The monitoring application also sits in kubernetes and is currently outside the mesh. The above doc says the following:
Because the Istio proxy only intercepts ports that are explicitly declared in the containerPort field, traffic to 8002 port bypasses the Istio proxy regardless of whether Istio mutual TLS is enabled.e
This is how we have it configured. So in our case 8081 should be outside the mesh:
livenessProbe:
failureThreshold: 3
httpGet:
path: /manage/health
port: 8081
scheme: HTTP
initialDelaySeconds: 180
periodSeconds: 10
successThreshold: 1
timeoutSeconds: 1
name: <our-service>
ports:
- containerPort: 8080
name: http
protocol: TCP
readinessProbe:
failureThreshold: 3
httpGet:
path: /manage/health
port: 8081
scheme: HTTP
initialDelaySeconds: 10
periodSeconds: 10
successThreshold: 1
timeoutSeconds: 1
However we can't access 8081 from another pod which is outside the mesh.
For example:
curl http://<our-service>:8081/manage/health
curl: (7) Failed connect to <our-service>:8081; Connection timed out
If we try from another pod inside the mesh istio throws back a 404, which is perhaps expected.

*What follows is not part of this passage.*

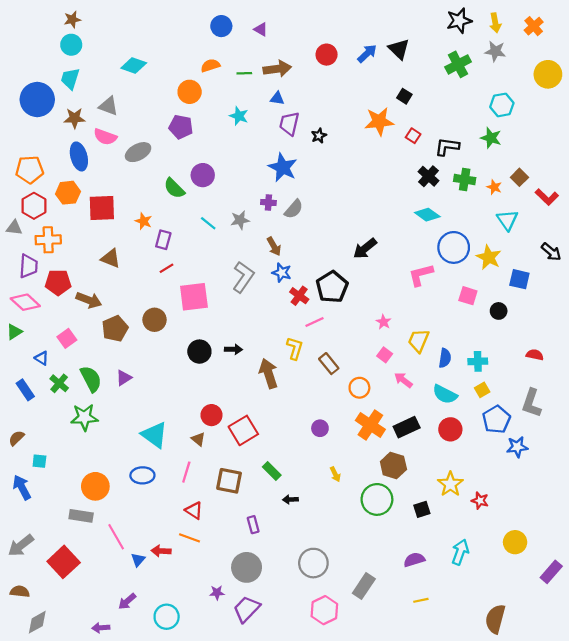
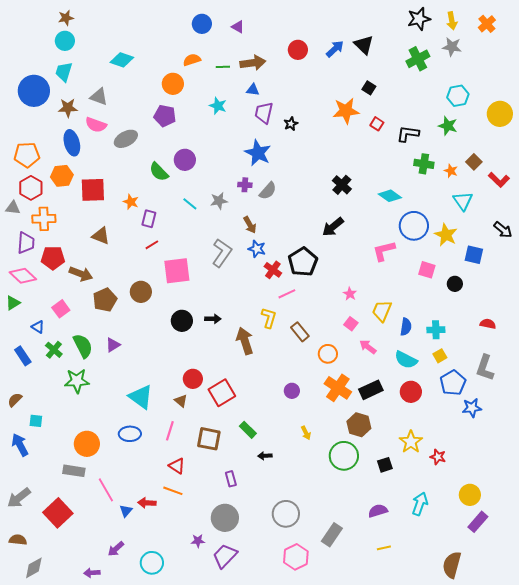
yellow circle: (548, 74) -> (500, 114), moved
black cross: (428, 176) -> (342, 185), moved
purple rectangle: (551, 572) -> (478, 522), moved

I tried to play around with destination rules like this:
apiVersion: networking.istio.io/v1alpha3
kind: DestinationRule
metadata:
name: <our-service>-health
spec:
host: <our-service>.namepspace.svc.cluster.local
trafficPolicy:
portLevelSettings:
- port:
number: 8081
tls:
mode: DISABLE
But that just kills all connectivity to the service, both internally and through the ingress gateway.
According to the official Istio Documentation port 8081 will not get through Istio Envoy, hence won’t be accessible for the other Pods outside your service mesh, because Istio proxy determines only the value of containerPort transmitting through the Pod's service.
In case you build Istio service mesh without TLS authentication between Pods, there is an option to use the same port for the basic network route to the Pod's service and the readiness/liveness probes.
However, if you use port 8001 for both regular traffic and liveness
probes, health check will fail when mutual TLS is enabled because the
HTTP request is sent from Kubelet, which does not send client
certificate to the liveness-http service.
Assuming that Istio Mixer provides a three Prometheus endpoints, you can consider using Prometheus as the main monitoring tool in order to collect and analyze the mesh metrics.